A senior World Bank expert, Lev Freinkman, wrote in a recent report on Armenia that "the quality and sustainability of growth remains of major concern." "The main evidence of weaknesses in the existing growth pattern are inter-related and include: low investment rate and thus weak capacity to create new jobs,...low export, slow rate of enterprise restructuring in core manufacturing, underdeveloped financial system, and high income inequality," according to Freinkman.

ICHD's Lalayan singled out the lack of foreign direct investments (FDI) as the first and foremost problem preventing economic development. The total volume of such investments was less than $100 million last year.

Widespread corruption and the unfavorable investment climate are widely blamed for the low FDI rate in Armenia. More important, it appears, is the fact that Western firms are wary of doing business in Armenia and elsewhere in the South Caucasus because of uncertain prospects for the settlement of regional conflicts. The unresolved Nagorno- Karabakh dispute still hangs ominously over regional peace and stability. In addition, high transportation costs resulting from the closed borders with Azerbaijan and Turkey place a heavy burden on the Armenian economy.

Lalayan argued that the monetary policy of the Armenian Central Bank is excessively tight and also strangles the economy. Inflation was virtually non-existent in the first half, with the consumer price index rising by just 0.2 percent between December and June. For a country like Armenia this is an "awfully small" figure, he said.

There are, however, some bright spots in the overall grim economic picture. For the first time a surge in industrial output accounted for a large share of the growth. Armenian output (excluding energy production) was 7.4 percent up from the same period last year. Particularly strong was the growth in the production of consumer goods.

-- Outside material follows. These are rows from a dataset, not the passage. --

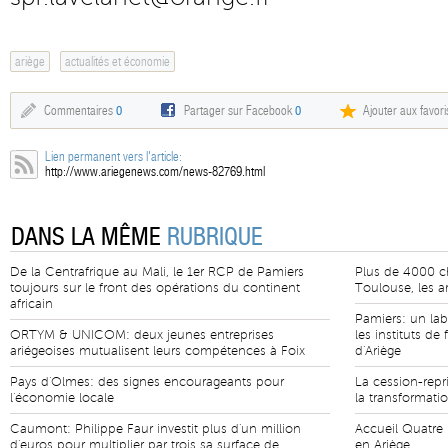
ariège
actualités et économie
Commentaires
0
Partager sur Facebook
0
Ajouter aux favori
Lien permanent vers l'article:
http://www.ariegenews.com/news-82769.html
DANS LA MÊME
RUBRIQUE
De la Centrafrique au Mali, le 1er RCP de Pamiers
Plus de 4000 ch
toujours sur le front des opérations du continent
Toulouse, les a
africain
Pamiers: un lab
ORTYM & UNICOM: deux jeunes entreprises
les instituts de
ariégeoises mutualisent leurs compétences à Foix
d'Ariège
Pays d'Olmes: des signes encourageants pour
La cession-repri
l'économie locale
la transformati
Caumont: Philippe Faur investit plus d'un million
Accueil Quatre 
d'euros pour multiplier par trois sa surface de
en Ariège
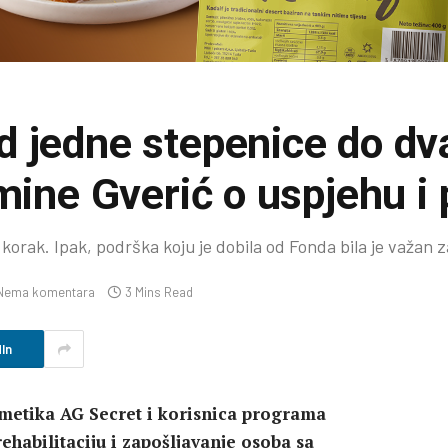
 jedne stepenice do dv
mine Gverić o uspjehu i 
 korak. Ipak, podrška koju je dobila od Fonda bila je važan
Nema komentara
3 Mins Read
In
metika AG Secret i korisnica programa
habilitaciju i zapošljavanje osoba sa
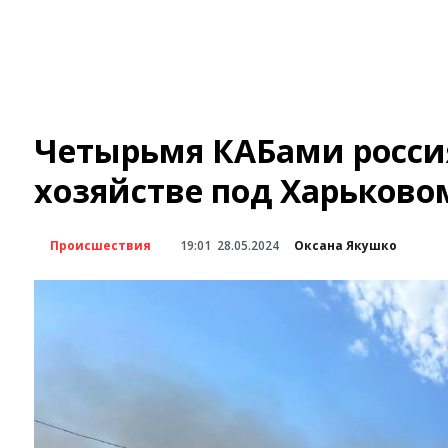
Четырьмя КАБами россия
хозяйстве под Харьково
Происшествия
19:01
28.05.2024
Оксана Якушко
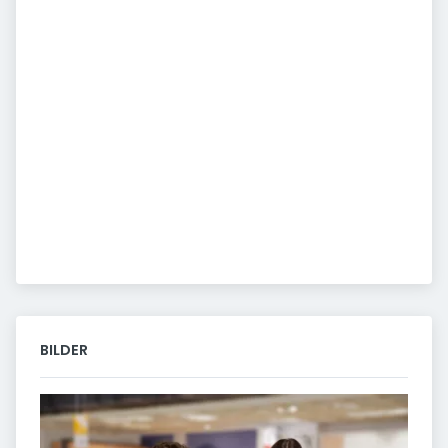
BILDER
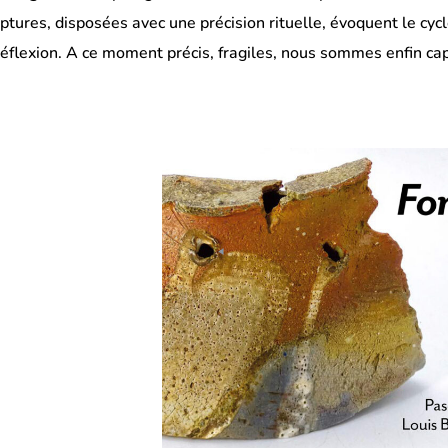
lptures, disposées avec une précision rituelle, évoquent le cycle
éflexion. A ce moment précis, fragiles, nous sommes enfin cap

The country's huge trade deficit fell by 10 percent to $284.2 million, helped by a nearly 17 percent rise in exports. The government's program submitted to the parliament in June envisages that Armenian exports will grow by "at least 25 percent" beginning next year.

The government also set an ambitious goal of doubling Armenia's GDP in the next "seven to eight years." But with the current rate of growth that seems utopian.

The author is an RFE/RL corespondent based in Yerevan.